Idaho agents say there’s a similar problem of Montana poachers working in portions of Idaho.

Patrolling that vast stretch of border for hunting and fishing violations on the Montana side is the responsibility of just three FWP wardens. Dryden’s in charge of 80 miles of it himself, mostly remote backcountry, most of it in Mineral County.

Dryden spends much of his time in the fall patrolling the state-line backcountry by horseback. But the biggest poaching problems occur along several loop roads that run through Montana and Idaho and connect with I-90 on both sides of the border.

“Guys that poach like loop roads so they can get out different ways after the shooting starts,” Dryden says.

Big-game poaching along the border goes on year-round, Dryden says. But the activity heats up in the two to three weeks between Idaho’s earlier hunting season-opener and Montana’s.

“Everybody who’s lived around here a long time recognizes this has been a problem forever,” said Shaun Donovan, Mineral County attorney since 1979. He has prosecuted all of Dryden’s poaching cases that have gone to trial. “The geography up there around the border, I had not realized how really conducive it is for people to just run over the hill from Kellogg and Wallace.”

Dryden says he issues about a half-dozen tickets each year to Idaho residents for hunting violations. He warns many more and believes many more incidents go undetected.

“When we’ve used decoys, we make sure not to put them 50 yards over the line so an Idaho guy doesn’t have a good-faith argument on where they are,” Donovan says.

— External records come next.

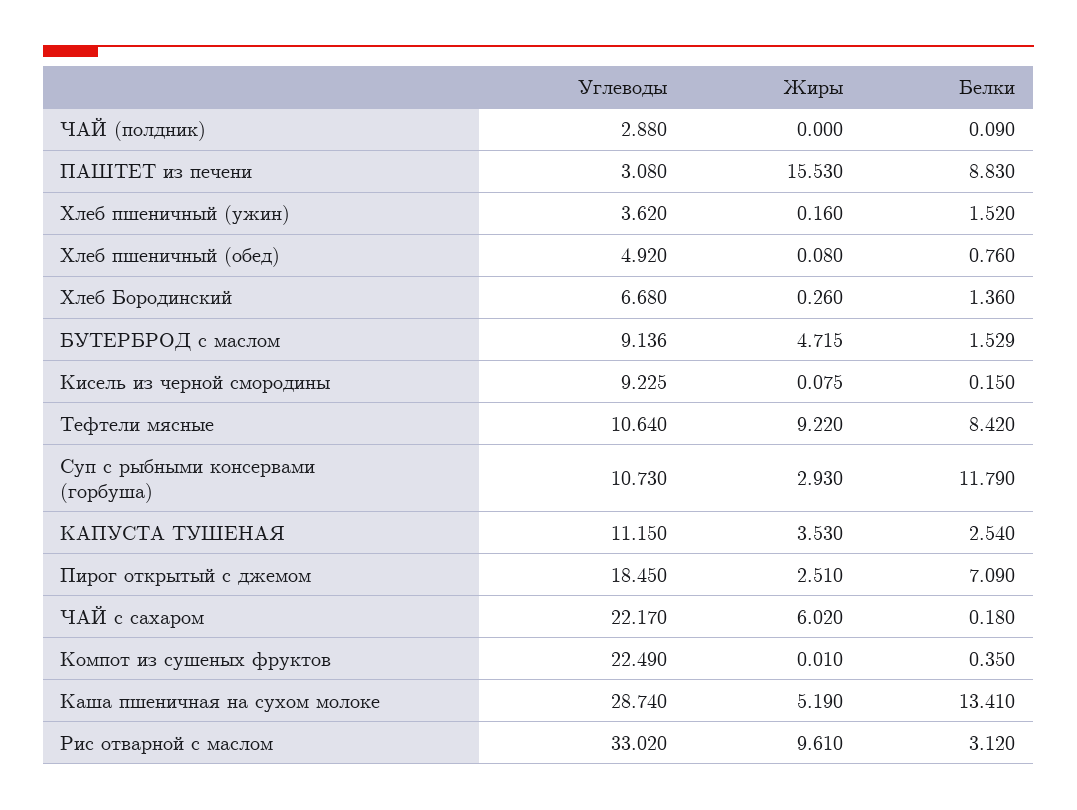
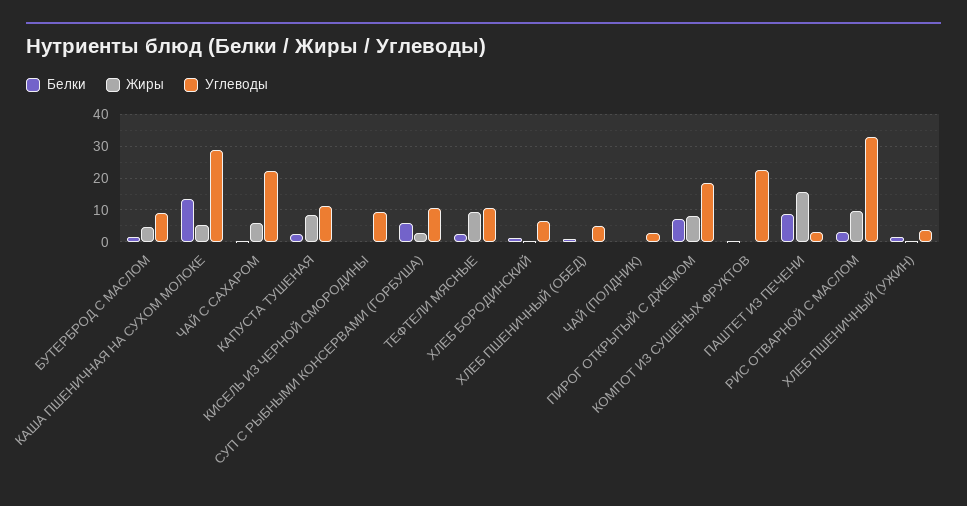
  {
    "Углеводы": {
      "ЧАЙ (полдник)": 2.88,
      "ПАШТЕТ из печени": 3.08,
      "Хлеб пшеничный (ужин)": 3.62,
      "Хлеб пшеничный (обед)": 4.92,
      "Хлеб Бородинский": 6.68,
      "БУТЕРБРОД с маслом": 9.136,
      "Кисель из черной смородины": 9.225,
      "Тефтели мясные": 10.64,
      "Суп с рыбными консервами (горбуша)": 10.73,
      "КАПУСТА ТУШЕНАЯ": 11.15,
      "Пирог открытый с джемом": 18.45,
      "ЧАЙ с сахаром": 22.17,
      "Компот из сушеных фруктов": 22.49,
      "Каша пшеничная на сухом молоке": 28.74,
      "Рис отварной с маслом": 33.02
    },
    "Жиры": {
      "ЧАЙ (полдник)": 0,
      "ПАШТЕТ из печени": 15.53,
      "Хлеб пшеничный (ужин)": 0.16,
      "Хлеб пшеничный (обед)": 0.08,
      "Хлеб Бородинский": 0.26,
      "БУТЕРБРОД с маслом": 4.715,
      "Кисель из черной смородины": 0.075,
      "Тефтели мясные": 9.22,
      "Суп с рыбными консервами (горбуша)": 2.93,
-     "КАПУСТА ТУШЕНАЯ": 3.53,
+     "КАПУСТА ТУШЕНАЯ": 8,
-     "Пирог открытый с джемом": 2.51,
+     "Пирог открытый с джемом": 8,
      "ЧАЙ с сахаром": 6.02,
      "Компот из сушеных фруктов": 0.01,
      "Каша пшеничная на сухом молоке": 5.19,
      "Рис отварной с маслом": 9.61
    },
    "Белки": {
      "ЧАЙ (полдник)": 0.09,
      "ПАШТЕТ из печени": 8.83,
      "Хлеб пшеничный (ужин)": 1.52,
      "Хлеб пшеничный (обед)": 0.76,
      "Хлеб Бородинский": 1.36,
      "БУТЕРБРОД с маслом": 1.529,
      "Кисель из черной смородины": 0.15,
-     "Тефтели мясные": 8.42,
+     "Тефтели мясные": 2,
-     "Суп с рыбными консервами (горбуша)": 11.79,
+     "Суп с рыбными консервами (горбуша)": 6,
      "КАПУСТА ТУШЕНАЯ": 2.54,
      "Пирог открытый с джемом": 7.09,
      "ЧАЙ с сахаром": 0.18,
      "Компот из сушеных фруктов": 0.35,
      "Каша пшеничная на сухом молоке": 13.41,
      "Рис отварной с маслом": 3.12
    }
  }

“We place the decoys 1 to 1-1/2 miles inside Montana and there’s no problem getting people to shoot at it.”

Most of the Idaho poaching in Montana is clearly intentional and premeditated, Dryden adds.

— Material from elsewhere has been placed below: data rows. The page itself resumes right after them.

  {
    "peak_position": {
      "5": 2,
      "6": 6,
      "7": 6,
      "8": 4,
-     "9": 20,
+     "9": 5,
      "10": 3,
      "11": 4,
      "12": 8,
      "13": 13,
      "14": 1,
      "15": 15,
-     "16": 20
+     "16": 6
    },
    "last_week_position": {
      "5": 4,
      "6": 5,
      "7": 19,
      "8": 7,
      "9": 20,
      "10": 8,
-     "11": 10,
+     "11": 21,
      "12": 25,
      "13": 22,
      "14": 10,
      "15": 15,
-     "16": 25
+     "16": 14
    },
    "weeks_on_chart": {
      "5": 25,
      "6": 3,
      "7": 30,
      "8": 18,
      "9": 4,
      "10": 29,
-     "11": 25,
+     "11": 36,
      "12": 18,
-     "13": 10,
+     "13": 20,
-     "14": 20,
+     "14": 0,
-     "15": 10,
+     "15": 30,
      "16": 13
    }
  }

Dryden’s enforcement area may be one of the worst for poaching along the border because of the heavy traffic on I-90. But his FWP colleagues in Thompson Falls and Troy have similar problems.

“The idea I want to get across to our hunters is they’re stealing our game,” Dryden said. “My goal as a warden is to get the sportsmen fired up about the problem. They need to tell the warden about violations.”

As for Idaho poachers, Dryden says he hopes they get the message he’s out to get them.